-- START --
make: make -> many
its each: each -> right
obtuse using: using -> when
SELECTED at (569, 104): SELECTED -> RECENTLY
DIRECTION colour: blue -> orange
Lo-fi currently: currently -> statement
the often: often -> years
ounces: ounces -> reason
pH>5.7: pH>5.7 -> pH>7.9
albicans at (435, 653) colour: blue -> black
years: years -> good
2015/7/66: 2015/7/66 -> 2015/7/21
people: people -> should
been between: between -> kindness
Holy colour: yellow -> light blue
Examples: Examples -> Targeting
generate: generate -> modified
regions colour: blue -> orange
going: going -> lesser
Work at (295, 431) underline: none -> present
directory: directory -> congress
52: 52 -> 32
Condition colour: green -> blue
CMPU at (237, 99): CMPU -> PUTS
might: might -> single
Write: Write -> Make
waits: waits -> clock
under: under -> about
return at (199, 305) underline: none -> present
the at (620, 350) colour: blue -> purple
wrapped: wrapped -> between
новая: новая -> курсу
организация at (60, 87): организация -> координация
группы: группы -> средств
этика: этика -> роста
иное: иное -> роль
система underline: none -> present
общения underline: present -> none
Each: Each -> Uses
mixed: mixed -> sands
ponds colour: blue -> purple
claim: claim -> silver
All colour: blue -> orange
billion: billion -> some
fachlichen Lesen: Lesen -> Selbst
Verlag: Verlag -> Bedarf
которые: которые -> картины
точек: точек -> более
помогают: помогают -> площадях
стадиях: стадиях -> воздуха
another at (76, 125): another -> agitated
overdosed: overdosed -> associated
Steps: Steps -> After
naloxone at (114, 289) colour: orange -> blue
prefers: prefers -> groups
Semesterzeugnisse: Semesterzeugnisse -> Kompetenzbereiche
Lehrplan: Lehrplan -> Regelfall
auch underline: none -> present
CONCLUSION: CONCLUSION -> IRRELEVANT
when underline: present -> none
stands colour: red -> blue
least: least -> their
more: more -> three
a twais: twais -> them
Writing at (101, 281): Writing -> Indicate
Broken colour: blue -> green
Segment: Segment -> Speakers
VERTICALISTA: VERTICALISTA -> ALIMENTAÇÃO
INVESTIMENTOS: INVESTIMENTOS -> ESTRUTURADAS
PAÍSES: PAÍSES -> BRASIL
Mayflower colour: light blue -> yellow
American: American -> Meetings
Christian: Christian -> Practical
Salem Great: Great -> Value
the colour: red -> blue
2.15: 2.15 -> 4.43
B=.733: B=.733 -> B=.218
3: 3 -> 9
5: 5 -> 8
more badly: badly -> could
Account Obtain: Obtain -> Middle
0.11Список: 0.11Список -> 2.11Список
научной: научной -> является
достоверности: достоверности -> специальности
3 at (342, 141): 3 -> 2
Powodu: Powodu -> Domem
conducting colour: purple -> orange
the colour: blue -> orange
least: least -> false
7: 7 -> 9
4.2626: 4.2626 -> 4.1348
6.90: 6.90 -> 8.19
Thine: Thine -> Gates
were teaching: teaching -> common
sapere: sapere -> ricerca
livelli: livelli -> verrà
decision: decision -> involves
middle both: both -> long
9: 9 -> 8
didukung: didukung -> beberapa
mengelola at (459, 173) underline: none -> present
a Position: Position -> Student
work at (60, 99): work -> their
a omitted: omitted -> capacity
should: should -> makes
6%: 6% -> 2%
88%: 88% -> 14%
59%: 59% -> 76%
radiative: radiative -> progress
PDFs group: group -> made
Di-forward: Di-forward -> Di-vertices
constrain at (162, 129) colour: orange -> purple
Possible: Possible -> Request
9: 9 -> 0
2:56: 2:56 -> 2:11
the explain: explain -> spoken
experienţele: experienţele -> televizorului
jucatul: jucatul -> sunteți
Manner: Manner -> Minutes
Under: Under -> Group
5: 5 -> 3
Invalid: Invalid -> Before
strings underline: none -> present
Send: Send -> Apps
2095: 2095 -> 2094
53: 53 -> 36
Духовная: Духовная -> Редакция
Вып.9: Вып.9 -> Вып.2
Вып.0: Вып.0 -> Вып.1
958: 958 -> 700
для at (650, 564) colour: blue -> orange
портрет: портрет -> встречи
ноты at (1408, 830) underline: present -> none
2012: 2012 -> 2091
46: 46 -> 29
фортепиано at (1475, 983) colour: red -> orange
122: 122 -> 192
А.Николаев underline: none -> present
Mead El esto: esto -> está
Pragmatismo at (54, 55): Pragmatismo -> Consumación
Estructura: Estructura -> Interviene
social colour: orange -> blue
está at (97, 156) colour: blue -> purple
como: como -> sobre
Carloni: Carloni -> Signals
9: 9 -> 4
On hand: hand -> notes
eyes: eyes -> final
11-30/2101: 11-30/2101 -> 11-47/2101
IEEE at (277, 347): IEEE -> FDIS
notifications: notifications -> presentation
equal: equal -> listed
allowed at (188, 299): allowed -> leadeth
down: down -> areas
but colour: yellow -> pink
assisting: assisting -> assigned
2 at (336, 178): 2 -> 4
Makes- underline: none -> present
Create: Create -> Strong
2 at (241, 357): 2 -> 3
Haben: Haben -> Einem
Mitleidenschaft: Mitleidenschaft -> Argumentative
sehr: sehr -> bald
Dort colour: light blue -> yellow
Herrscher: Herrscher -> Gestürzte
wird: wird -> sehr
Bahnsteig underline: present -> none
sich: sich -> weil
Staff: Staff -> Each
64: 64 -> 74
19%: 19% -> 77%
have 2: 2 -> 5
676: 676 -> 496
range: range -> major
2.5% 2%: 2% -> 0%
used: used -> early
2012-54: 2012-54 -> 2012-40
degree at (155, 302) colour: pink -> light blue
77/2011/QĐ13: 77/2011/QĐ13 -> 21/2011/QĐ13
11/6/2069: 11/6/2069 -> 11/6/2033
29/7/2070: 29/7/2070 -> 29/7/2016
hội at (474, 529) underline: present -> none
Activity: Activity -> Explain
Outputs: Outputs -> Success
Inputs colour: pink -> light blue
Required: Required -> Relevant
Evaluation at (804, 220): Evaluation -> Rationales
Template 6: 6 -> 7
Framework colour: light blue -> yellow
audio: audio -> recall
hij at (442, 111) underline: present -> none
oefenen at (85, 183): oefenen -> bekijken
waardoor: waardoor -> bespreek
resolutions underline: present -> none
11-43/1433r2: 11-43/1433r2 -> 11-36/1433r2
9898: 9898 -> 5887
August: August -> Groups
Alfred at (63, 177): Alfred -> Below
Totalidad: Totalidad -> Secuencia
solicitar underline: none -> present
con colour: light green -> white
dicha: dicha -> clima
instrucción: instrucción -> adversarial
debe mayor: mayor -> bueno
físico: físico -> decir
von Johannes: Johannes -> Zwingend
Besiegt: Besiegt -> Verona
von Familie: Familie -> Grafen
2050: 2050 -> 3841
-- END --
Reproduce the lines from the beginning of the record through the line containing "группы: группы -> средств", substituting "hue" for every instance of "colour" and leaving everything else unchanged.

● IN RESPONSE:
make: make -> many
its each: each -> right
obtuse using: using -> when
SELECTED at (569, 104): SELECTED -> RECENTLY
DIRECTION hue: blue -> orange
Lo-fi currently: currently -> statement
the often: often -> years
ounces: ounces -> reason
pH>5.7: pH>5.7 -> pH>7.9
albicans at (435, 653) hue: blue -> black
years: years -> good
2015/7/66: 2015/7/66 -> 2015/7/21
people: people -> should
been between: between -> kindness
Holy hue: yellow -> light blue
Examples: Examples -> Targeting
generate: generate -> modified
regions hue: blue -> orange
going: going -> lesser
Work at (295, 431) underline: none -> present
directory: directory -> congress
52: 52 -> 32
Condition hue: green -> blue
CMPU at (237, 99): CMPU -> PUTS
might: might -> single
Write: Write -> Make
waits: waits -> clock
under: under -> about
return at (199, 305) underline: none -> present
the at (620, 350) hue: blue -> purple
wrapped: wrapped -> between
новая: новая -> курсу
организация at (60, 87): организация -> координация
группы: группы -> средств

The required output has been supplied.